Se questi argomenti erano solo sullo sfondo nella prima stagione, è in questa seconda stagione che si fanno più pressanti. In particolare, l’AIDS non è più un fantasma distante che si porta via persone di cui conosciamo solo il nome e il legame con qualcuno dei protagonisti. Che sono invece ora colpiti direttamente perché i malati sono nomi pesanti come Blanca, Pray Tell e Ricky. E perché li vediamo combattere e patire le conseguenze di questo male fino a farci quasi pensare che la loro battaglia stia per essere persa. Ma più importante è sottolineare come Pose intenda mostrare il modo in cui questa malattia andò a influenzare la quotidianità del mondo LGBT.

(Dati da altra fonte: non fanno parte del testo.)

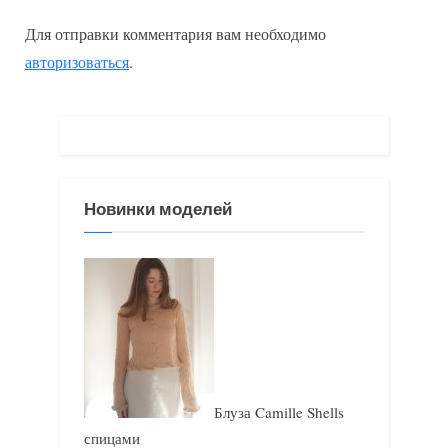
ы
д
Для отправки комментария вам необходимо
д
у
авторизоваться
.
у
ю
щ
щ
а
а
я
я
з
з
Новинки моделей
а
а
п
п
и
и
с
с
ь
ь
:
:
Блуза Camille Shells
спицами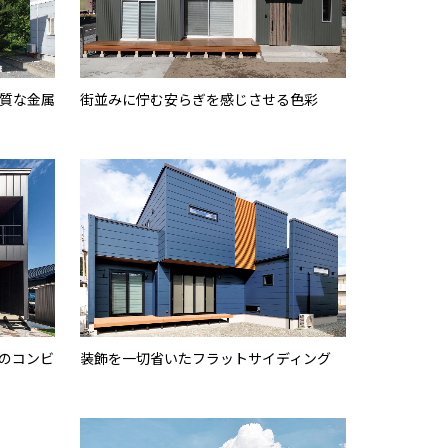
質な金属
街並みに佇む安らぎを感じさせる色彩
のコンビ
装飾を一切省いたフラットサイディング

Fondamentale, da questo punto di vista, ricordare che la malattia era all’epoca erroneamente considerata una sorta di piaga divina mandata per punire gli omosessuali peccatori. I malati erano allora marchiati come appestati e l’intera comunità criminalizzata più di quanto già si era soliti fare. I primi Act Up ebbero un ruolo importante nel combattere questa assurdità. Bene fa, quindi, la serie a coinvolgere i nostri personaggi in manifestazioni introducendo il personaggio dell’infermiera Judy e mostrando il supporto reciproco che si instaurò allora.


Il dolore e la gioia
Ma l’AIDS non era un nemico solitario. Perché la discriminazione era anche la più potente alleata per tragedie più immediate e improvvise. Come lo erano gli omicidi di transessuali e gli stupri di omosessuali costretti a prostituirsi perché altri lavori erano negati. La morte di Candy arriva come un fulmine a ciel sereno. Ma è lì per ricordare quel dramma ed offrire l’occasione per uno degli episodi più intimistici e sentiti di Pose.

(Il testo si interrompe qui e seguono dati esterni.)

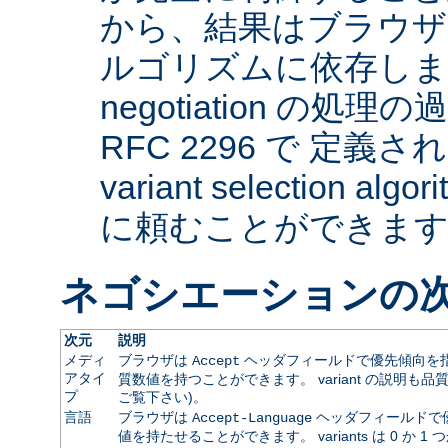
から、結果はブラウザ
ルゴリズムに依存します。 
negotiation の
RFC 2296 で 定義され
variant selection a
に頼むことができま
ネゴシエーションの
次元
説明
メディ
ブラウザは
ヘッダフィールドで優先傾向を指
Accept
アタイ
質数値を持つことができます。 variant の説明も品
プ
ご覧下さい)。
言語
ブラウザは
ヘッダフィールドで
Accept-Language
値を持たせることができます。 variants は 0 か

Anche perché, se l’AIDS non è più visto come una punizione essendo chiaro che colpisce a prescindere dagli orientamenti sessuali, omicidi e stupri sono ancora presenti. E ancora troppo spesso vengono trattati con noncurante superficialità da chi di dovere e considerati quasi come mali che ci si è andati a cercare da una parte troppo grande dell’opinione pubblica.

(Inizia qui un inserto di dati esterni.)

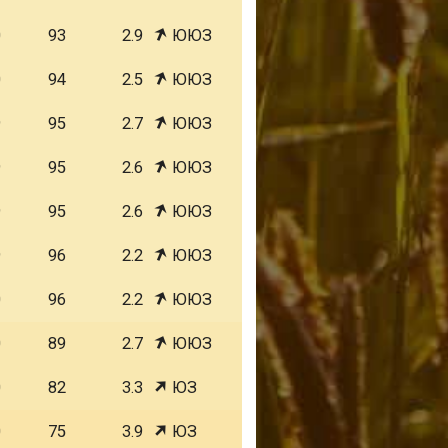
0
93
2.9
ЮЮЗ
0
94
2.5
ЮЮЗ
9
95
2.7
ЮЮЗ
9
95
2.6
ЮЮЗ
9
95
2.6
ЮЮЗ
9
96
2.2
ЮЮЗ
0
96
2.2
ЮЮЗ
0
89
2.7
ЮЮЗ
0
82
3.3
ЮЗ
0
75
3.9
ЮЗ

Si piange per Candy, ma si sorride per Angel e Papi. Perché in Pose a scorrere è la vita fatta di dolori e di gioie. Che possono seguirsi in maniera anche caotica e contraddittoria. Così l’euforia per il primo contratto proposto dalla Ford, mentore di Angel, si offusca poco dopo per i festini a base di droga e si spegne quando è la stessa Ford a dover cancellare i contratti per l’ostracismo del mondo della pubblicità verso i trans. Per poi esplodere di nuovo nella gioia di un nuovo inizio con Papi come manager e la successiva proposta contemporanea di matrimonio tra i due innamorati.
Si esulta per la carriera in rampa di lancio di Damon e Ricky, ma ci si abbatte per l’effimera durata iniziale e si precipita nella tristezza per la sieropositività del secondo. Si festeggia la promozione del figlio di Blanca prima di restare sconvolti per il deflagrare improvviso di rabbie represse che sembra disintegrare l’armonia comune. Per poi accorgersi che ciò che li ha uniti tutti tornerà sempre a farli restare insieme nel momento del bisogno.
Pose è, in fondo, la storia di persone considerate diverse che dimostrano di essere loro quelli normali. Perché, alle volte, bisogna essere speciali per dimostrare agli altri cosa significa essere normali.